Nicola Cardy quit her job as a CEO to pursue a full-time MBA at the University of Bath School of Management. Now, she’s starting two ethical businesses.
A seasoned businesswoman and mother of two, Nicola has almost twenty years’ experience in industries ranging from health and fitness to HR. She started her own property and dance businesses in the UK.
And she broke into the c-suite, leading the turnaround of Bristol-based non-profit Learning Partnership West, before joining the Bath MBA.
At Bath, Nicola got the opportunity to take a step back, network internationally, and reevaluate what she wanted from her career. 98% of Bath MBAs land new roles within six months of graduation. But Nicola turned down jobs at big corporates to take the leap back into entrepreneurship.
She visited India during her MBA, where she came up with the idea for her ethical fashion line Chynti, designed to empower women in India. She’s also started her own leadership coaching business – Lead4Good - focused on business ethics and social impact.
Despite her vast and varied experience, she wouldn’t be where she is today without the Bath MBA.
Why did you decide to quit your job as a CEO to pursue an MBA at Bath?
The MBA was always in the back of my mind. You get to a point where you either continue on the same path, or you start to look at life differently. I was at a time in life when I thought I’d like to do something for myself.
I wanted to learn and challenge myself with lots of different people from different backgrounds. When I looked into Bath, I was taken by the international mix of the MBA class.
Plus, Bath has an excellent reputation as a university. I wanted to learn more about ethical business and corporate social responsibility. Bath was a place where I could explore what I was passionate about.
How did the idea to start Chynti come about?
I’ve always believed that business can be a force for good. In the past, the businesses that I’ve been involved in have always been secondary to my full-time job.
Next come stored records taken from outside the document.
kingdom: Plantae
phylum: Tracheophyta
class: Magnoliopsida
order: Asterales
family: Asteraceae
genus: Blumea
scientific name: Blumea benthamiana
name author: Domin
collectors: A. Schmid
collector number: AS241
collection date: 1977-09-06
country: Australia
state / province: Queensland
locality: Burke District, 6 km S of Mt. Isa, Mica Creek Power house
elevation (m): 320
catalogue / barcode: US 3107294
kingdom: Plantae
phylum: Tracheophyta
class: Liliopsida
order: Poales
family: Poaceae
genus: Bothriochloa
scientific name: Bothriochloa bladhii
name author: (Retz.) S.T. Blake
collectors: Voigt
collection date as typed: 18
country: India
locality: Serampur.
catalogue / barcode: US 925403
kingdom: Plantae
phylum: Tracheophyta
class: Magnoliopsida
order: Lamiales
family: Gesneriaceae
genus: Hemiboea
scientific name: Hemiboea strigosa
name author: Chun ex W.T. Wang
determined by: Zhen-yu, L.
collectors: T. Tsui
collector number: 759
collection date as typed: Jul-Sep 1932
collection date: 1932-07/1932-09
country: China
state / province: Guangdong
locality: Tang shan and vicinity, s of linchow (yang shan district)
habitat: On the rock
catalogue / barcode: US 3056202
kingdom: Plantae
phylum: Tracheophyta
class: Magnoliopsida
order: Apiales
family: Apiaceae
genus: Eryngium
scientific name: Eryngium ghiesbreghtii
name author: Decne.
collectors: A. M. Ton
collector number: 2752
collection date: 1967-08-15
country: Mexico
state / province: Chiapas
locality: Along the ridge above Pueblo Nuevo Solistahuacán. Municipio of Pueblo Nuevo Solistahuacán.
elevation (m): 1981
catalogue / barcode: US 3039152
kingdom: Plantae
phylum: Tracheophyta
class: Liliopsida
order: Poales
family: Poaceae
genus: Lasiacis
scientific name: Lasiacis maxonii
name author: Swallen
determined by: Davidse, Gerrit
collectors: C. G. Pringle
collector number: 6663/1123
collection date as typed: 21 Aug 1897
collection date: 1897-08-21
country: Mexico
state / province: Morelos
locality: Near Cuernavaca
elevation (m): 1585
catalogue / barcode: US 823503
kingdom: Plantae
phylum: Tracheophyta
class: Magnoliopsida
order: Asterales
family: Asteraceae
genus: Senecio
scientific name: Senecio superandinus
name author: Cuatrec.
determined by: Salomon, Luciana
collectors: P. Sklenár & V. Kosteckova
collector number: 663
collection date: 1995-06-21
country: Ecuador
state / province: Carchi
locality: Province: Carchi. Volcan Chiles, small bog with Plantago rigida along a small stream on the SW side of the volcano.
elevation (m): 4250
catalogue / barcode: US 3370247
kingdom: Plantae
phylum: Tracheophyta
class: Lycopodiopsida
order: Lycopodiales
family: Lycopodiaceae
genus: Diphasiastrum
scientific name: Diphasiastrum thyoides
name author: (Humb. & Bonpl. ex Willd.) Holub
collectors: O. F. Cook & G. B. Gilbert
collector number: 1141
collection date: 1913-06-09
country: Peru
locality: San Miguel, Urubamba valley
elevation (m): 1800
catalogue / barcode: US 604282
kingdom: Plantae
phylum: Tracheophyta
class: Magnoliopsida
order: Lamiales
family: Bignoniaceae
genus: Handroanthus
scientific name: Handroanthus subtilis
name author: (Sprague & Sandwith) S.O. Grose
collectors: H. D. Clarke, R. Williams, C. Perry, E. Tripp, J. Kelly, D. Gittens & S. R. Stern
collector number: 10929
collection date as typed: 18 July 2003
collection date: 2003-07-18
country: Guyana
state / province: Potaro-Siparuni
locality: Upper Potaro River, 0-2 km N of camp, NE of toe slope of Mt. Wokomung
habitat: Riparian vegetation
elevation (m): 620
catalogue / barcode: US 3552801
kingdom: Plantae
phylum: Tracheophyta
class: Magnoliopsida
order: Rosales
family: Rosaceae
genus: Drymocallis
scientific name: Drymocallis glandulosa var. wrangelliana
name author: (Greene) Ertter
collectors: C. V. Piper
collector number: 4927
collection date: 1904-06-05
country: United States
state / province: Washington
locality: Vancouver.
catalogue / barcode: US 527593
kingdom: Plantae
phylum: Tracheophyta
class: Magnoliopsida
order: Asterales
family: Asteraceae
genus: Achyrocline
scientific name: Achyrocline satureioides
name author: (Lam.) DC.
Now, the MBA has freed me from a lot of things that would have held me down before.
Chynti came out of my MBA dissertation; researching business models that empower women in India. A good friend and MBA colleague invited me to India. And there, I met with different ethical providers set up to support women with artisan trades.
We’re starting with a line of handbags. And we’re making a statement that beauty and style can also be ethical. It’s a different kind of business model. We’ve set up as an ethical business right from the start; all through the supply chain and in every way that we operate.
Would you be where you are right now without the Bath MBA?
No, I wouldn’t! As you become more senior in roles, you take on a lot of responsibility. That weighs fairly heavy. It’s not easy to free your mind for something different.
The MBA has allowed me to step back from an extremely busy work life and look at things differently. The whole process has brought me to this point and helped me get back in touch with where I started in life, my values and what I believe in.
What is the future for women in business?
In the UK, we are in a better position than a lot of other countries. We’re starting to see women move into all sort of different roles. Just in my lifetime, there’s been a massive change, and I’m sure that will continue.
As a woman in the boardroom, you still need to speak up and be heard. That’s quite an art. We do still have a society that perhaps would say men’s opinions are more valuable than women’s.
How have you found combining family and business?
Bringing up my children is more important to me than a career. That has sometimes been a difficult path to tread. But I’ve realized my importance as a role model for my children; that children don’t take in all that you say but they take in what you do. That’s one of the things that inspired me to really move forward with my career.
What should applicants think about when deciding to do an MBA?
Not all MBA programs are the same. Do your research carefully about the different schools and what they’re offering. Think about what you really want to get out of it and the areas that you might want to develop. And go to a place that you’ll enjoy. You’re going to be there for at least a year. It’s intense and you need to feel comfortable.